(Saved data entries)
•••

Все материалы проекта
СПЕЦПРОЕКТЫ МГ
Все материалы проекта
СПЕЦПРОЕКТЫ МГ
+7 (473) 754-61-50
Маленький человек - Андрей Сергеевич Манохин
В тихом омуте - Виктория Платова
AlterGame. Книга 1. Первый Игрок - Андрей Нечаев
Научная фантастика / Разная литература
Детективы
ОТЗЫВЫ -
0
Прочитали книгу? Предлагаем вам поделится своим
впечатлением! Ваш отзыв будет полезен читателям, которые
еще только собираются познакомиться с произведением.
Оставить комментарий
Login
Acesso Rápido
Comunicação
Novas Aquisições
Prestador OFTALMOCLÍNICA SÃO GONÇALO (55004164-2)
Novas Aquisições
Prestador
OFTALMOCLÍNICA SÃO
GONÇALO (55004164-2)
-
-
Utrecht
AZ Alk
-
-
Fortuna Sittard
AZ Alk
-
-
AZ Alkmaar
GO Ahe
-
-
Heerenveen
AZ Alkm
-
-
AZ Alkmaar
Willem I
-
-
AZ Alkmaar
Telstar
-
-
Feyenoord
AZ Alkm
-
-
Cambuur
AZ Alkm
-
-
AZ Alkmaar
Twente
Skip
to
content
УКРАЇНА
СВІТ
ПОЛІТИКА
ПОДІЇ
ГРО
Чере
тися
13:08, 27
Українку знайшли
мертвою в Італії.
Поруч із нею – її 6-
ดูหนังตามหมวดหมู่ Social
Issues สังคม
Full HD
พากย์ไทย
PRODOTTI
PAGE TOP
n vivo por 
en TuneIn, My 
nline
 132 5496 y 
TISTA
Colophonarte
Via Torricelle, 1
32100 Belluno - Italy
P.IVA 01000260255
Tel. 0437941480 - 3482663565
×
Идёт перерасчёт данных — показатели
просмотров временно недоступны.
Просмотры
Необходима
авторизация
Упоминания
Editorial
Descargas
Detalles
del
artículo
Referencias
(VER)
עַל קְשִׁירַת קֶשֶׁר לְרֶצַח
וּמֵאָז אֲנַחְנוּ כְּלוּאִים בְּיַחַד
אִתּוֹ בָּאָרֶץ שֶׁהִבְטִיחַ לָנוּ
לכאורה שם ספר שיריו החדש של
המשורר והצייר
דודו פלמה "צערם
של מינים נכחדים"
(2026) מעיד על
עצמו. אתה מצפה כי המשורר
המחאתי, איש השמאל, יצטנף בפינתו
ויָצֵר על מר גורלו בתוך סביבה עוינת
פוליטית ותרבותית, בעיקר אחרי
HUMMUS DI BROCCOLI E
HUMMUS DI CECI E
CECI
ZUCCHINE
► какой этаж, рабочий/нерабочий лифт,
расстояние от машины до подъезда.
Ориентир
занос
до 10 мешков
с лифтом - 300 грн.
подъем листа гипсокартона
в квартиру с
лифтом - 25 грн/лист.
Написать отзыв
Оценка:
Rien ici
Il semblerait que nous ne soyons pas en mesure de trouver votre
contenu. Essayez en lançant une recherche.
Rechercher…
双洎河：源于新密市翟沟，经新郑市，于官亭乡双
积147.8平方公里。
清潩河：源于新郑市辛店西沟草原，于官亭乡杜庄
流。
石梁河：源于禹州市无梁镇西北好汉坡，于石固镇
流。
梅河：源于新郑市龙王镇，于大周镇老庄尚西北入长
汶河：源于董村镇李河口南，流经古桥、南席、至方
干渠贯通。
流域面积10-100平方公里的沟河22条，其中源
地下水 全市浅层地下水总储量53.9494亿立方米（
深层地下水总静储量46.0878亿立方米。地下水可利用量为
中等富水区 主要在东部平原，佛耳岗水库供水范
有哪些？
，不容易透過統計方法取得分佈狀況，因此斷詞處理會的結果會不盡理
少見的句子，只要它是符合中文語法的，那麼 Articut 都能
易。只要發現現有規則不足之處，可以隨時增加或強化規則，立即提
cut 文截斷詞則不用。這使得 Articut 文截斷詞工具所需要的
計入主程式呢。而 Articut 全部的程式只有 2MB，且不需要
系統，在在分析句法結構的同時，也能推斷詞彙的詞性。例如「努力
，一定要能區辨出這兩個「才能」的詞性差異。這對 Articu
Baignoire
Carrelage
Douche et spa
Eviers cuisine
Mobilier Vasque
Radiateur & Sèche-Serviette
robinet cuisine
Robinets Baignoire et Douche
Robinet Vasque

•••

» **Exercise directions**:
The reply should hold only the lines from the top of the records through the line that has "Via Torricelle, 1", each one exact.

» **Result**:
Все материалы проекта
СПЕЦПРОЕКТЫ МГ
Все материалы проекта
СПЕЦПРОЕКТЫ МГ
+7 (473) 754-61-50
Маленький человек - Андрей Сергеевич Манохин
В тихом омуте - Виктория Платова
AlterGame. Книга 1. Первый Игрок - Андрей Нечаев
Научная фантастика / Разная литература
Детективы
ОТЗЫВЫ -
0
Прочитали книгу? Предлагаем вам поделится своим
впечатлением! Ваш отзыв будет полезен читателям, которые
еще только собираются познакомиться с произведением.
Оставить комментарий
Login
Acesso Rápido
Comunicação
Novas Aquisições
Prestador OFTALMOCLÍNICA SÃO GONÇALO (55004164-2)
Novas Aquisições
Prestador
OFTALMOCLÍNICA SÃO
GONÇALO (55004164-2)
-
-
Utrecht
AZ Alk
-
-
Fortuna Sittard
AZ Alk
-
-
AZ Alkmaar
GO Ahe
-
-
Heerenveen
AZ Alkm
-
-
AZ Alkmaar
Willem I
-
-
AZ Alkmaar
Telstar
-
-
Feyenoord
AZ Alkm
-
-
Cambuur
AZ Alkm
-
-
AZ Alkmaar
Twente
Skip
to
content
УКРАЇНА
СВІТ
ПОЛІТИКА
ПОДІЇ
ГРО
Чере
тися
13:08, 27
Українку знайшли
мертвою в Італії.
Поруч із нею – її 6-
ดูหนังตามหมวดหมู่ Social
Issues สังคม
Full HD
พากย์ไทย
PRODOTTI
PAGE TOP
n vivo por 
en TuneIn, My 
nline
 132 5496 y 
TISTA
Colophonarte
Via Torricelle, 1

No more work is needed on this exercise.